Many have faced the grim reality that realty is expensive and the prices of homes continue to increase alongside other commodities and asset classes. As of today, the HPI (Housing Price Index) is up about 18 points. In 2021, home prices skyrocketed nearly 19%, according to the S&P CoreLogic Case-Shiller home price index and Fannie Mae says home prices will climb 11.2% throughout this year, followed by a more modest increase in 2023. There is some good news however, the existing-home sales for February sank 7.2% from January. Homebuyers are getting hit with rising mortgage rates and sustained price increases according to NAR’s Chief Economist Lawrence Yun. Yun believes that the price appreciation will slow down as demand cools off and supply increases following the rise in rates. 

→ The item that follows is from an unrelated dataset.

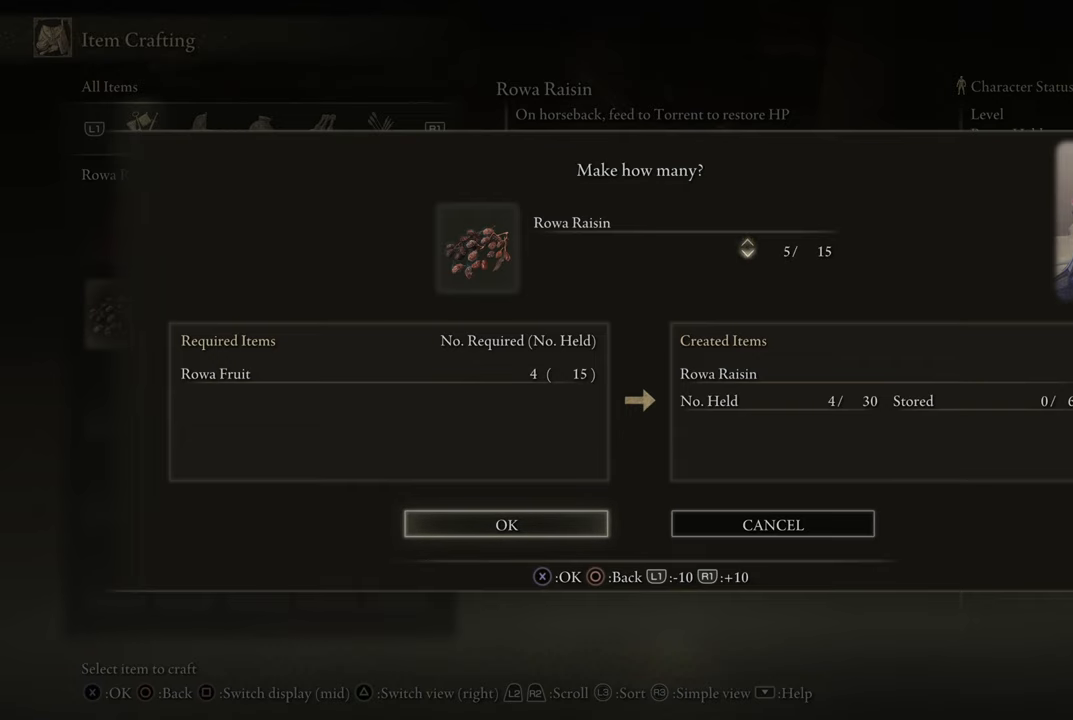
{"buttons": ["DPAD_DOWN"], "left_stick": "center", "right_stick": "center", "events": [[134, "DPAD_DOWN", "down"], [250, "DPAD_DOWN", "up"], [317, "DPAD_DOWN", "down"], [400, "DPAD_DOWN", "up"], [484, "DPAD_DOWN", "down"]]}
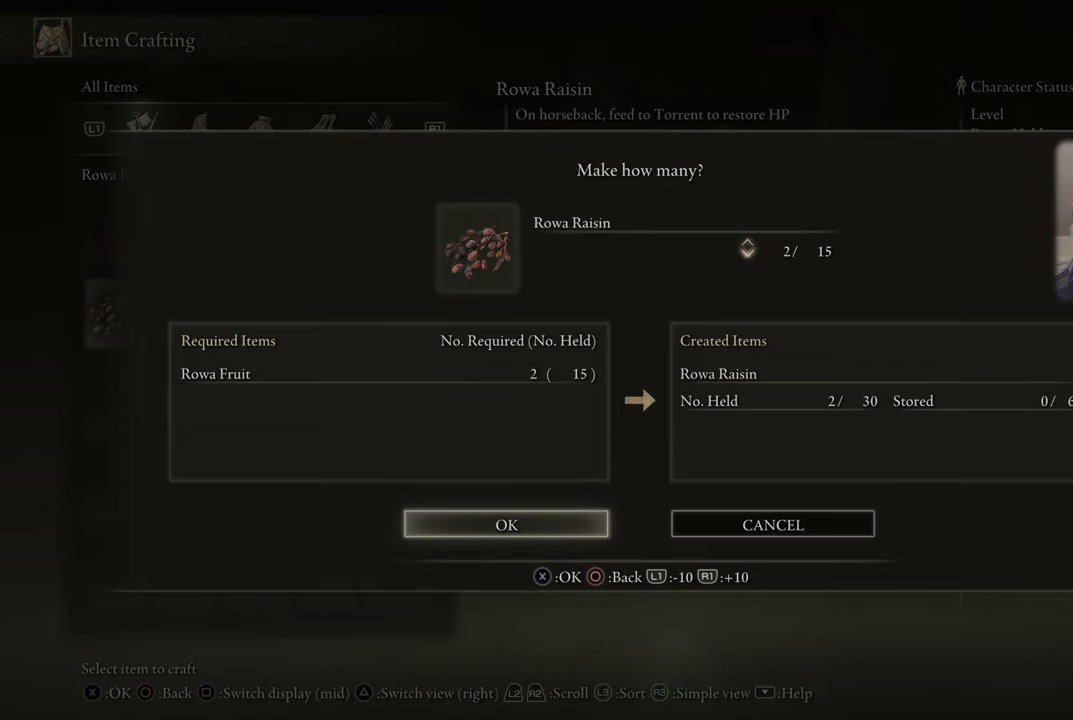
{"buttons": [], "left_stick": "center", "right_stick": "center", "events": [[100, "DPAD_DOWN", "up"], [184, "DPAD_DOWN", "down"], [317, "DPAD_DOWN", "up"]]}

According to Redfin’s Chief Economist Taylor Marr, homebuyers are having trouble finding smaller, more affordable homes and ultimately being priced out of the market as the growth continues. Median home prices are up about 15% from a year ago for an average of $357,300. First-time buyers made up about 29% of the market, well below the 40% average. With continued price increases, it is likely that the demand persists, even with rising costs and record inflation. Total housing inventory at the end of February 2022 equaled 870,000 units, up by 2.4% from an all-time low of 360,000 in January. An increase in cost has builders pumping the breaks a bit and will hopefully ease up the market. Good luck to anyone trying to buy a home and lord help us in all of this.